Evaluation of an Automated Whole-body Lesion Detection and Quantification Approach using PERCIST Criteria for 18F-FDG PET/CT in Oncology

2021 
1437 Purpose: To develop and evaluate a 3-D automated approach for whole-body lesion detection, segmentation and quantification using PERCIST criteria for 18F-FDG PET/CT in oncology. Methods: 18F-FDG PET/CT data of 30 oncology patients (33±14 BMI; 13±1 mCi FDG; 75±7 min p.i; TOF+PSF+OSEM (3i21s) 4x4x4 mm3 PET; mCT scanner) were collected for the assessment. PERCIST criteria based on liver spherical VOI statistics was applied to a whole-body contour to form initial individual lesions, followed by morphological processing (lesion split, cleanness, Boolean operations, edge adjustment, etc) to finalize the contours for each of the lesions.
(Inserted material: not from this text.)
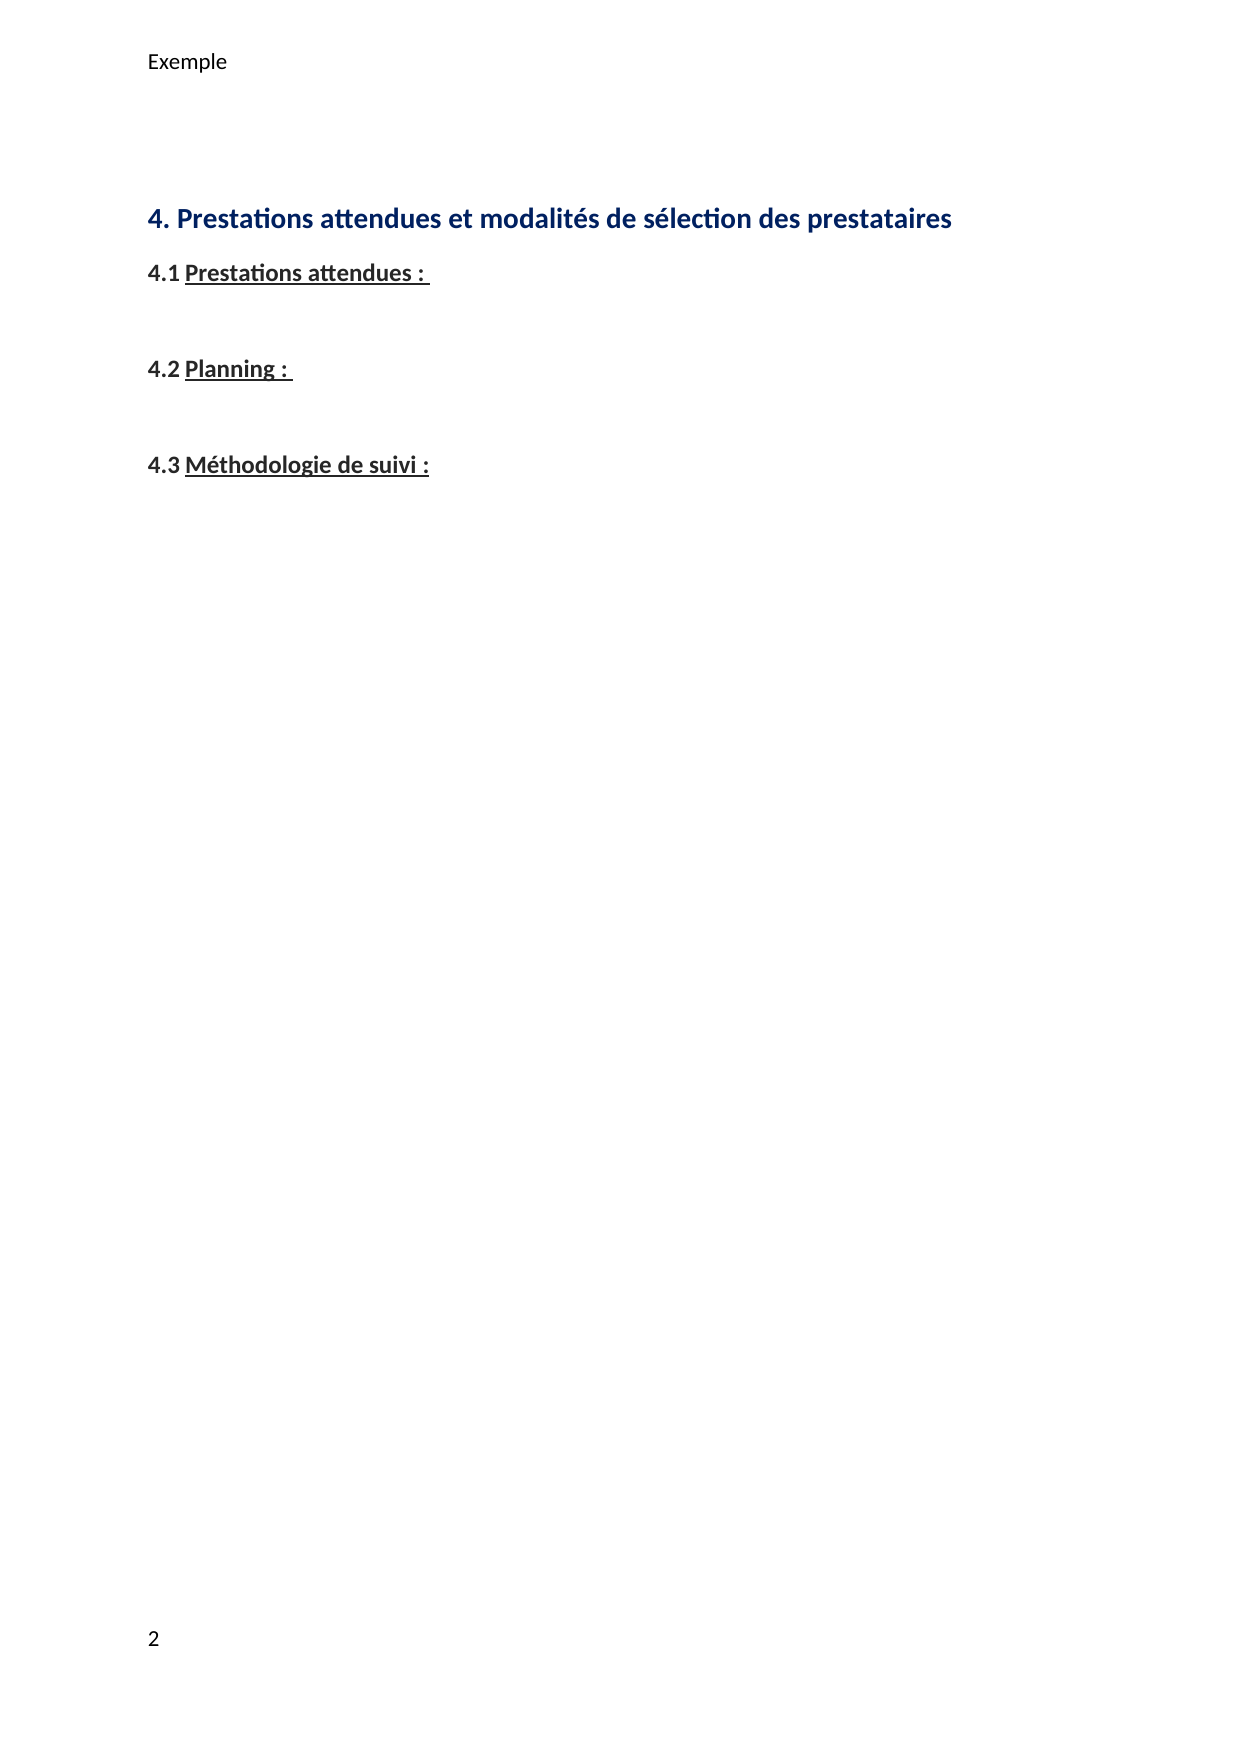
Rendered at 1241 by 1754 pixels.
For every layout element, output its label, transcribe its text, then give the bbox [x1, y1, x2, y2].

Bone segmentation was performed to separate lesions in bone from soft tissues. SUV/SUL peak was measured by moving a defined 1-mL spherical VOI over each of the tumor foci. Required procedures (36 steps) were specifically developed and built together into an all-in-one workflow in the MIMSoftwareInc platform to enable automated whole-body lesion detection and quantification (SUV/SUL peak, tumor volume and total lesion glycolysis). Lesion detection accuracy was evaluated by nuclear medicine physician. Results: The developed approach streamlined overall individual procedures from PET/CT misalignment correction and fusion, to PERCIST criteria application, lesion detection, VOI generation and contour optimization, to bone segmentation, quantitative measurements, display and database output, automatically. Depending on the number and size of lesions and the computational environment, a typical time of processing one study with 100 lesions was ~30 sec. It revealed an accuracy of 88±10% in lesion detection across patients. Lesions < 1ml cost additional burden in both processing time and measurement accuracy. More details and challenges as well as future development will be demonstrated in presentation. Conclusions: Innovative and efficient approaches to facilitate the process of reviewing and quantifying large number of lesions and patients in clinical PET/CT routines and research are expected. The study developed and evaluated a 3-D approach in such effort by utilizing PERCIST criteria and morphological processing, and it demonstrated a promising feasibility in automated whole-body lesion detection and quantification in oncologic 18F-FDG PET/CT.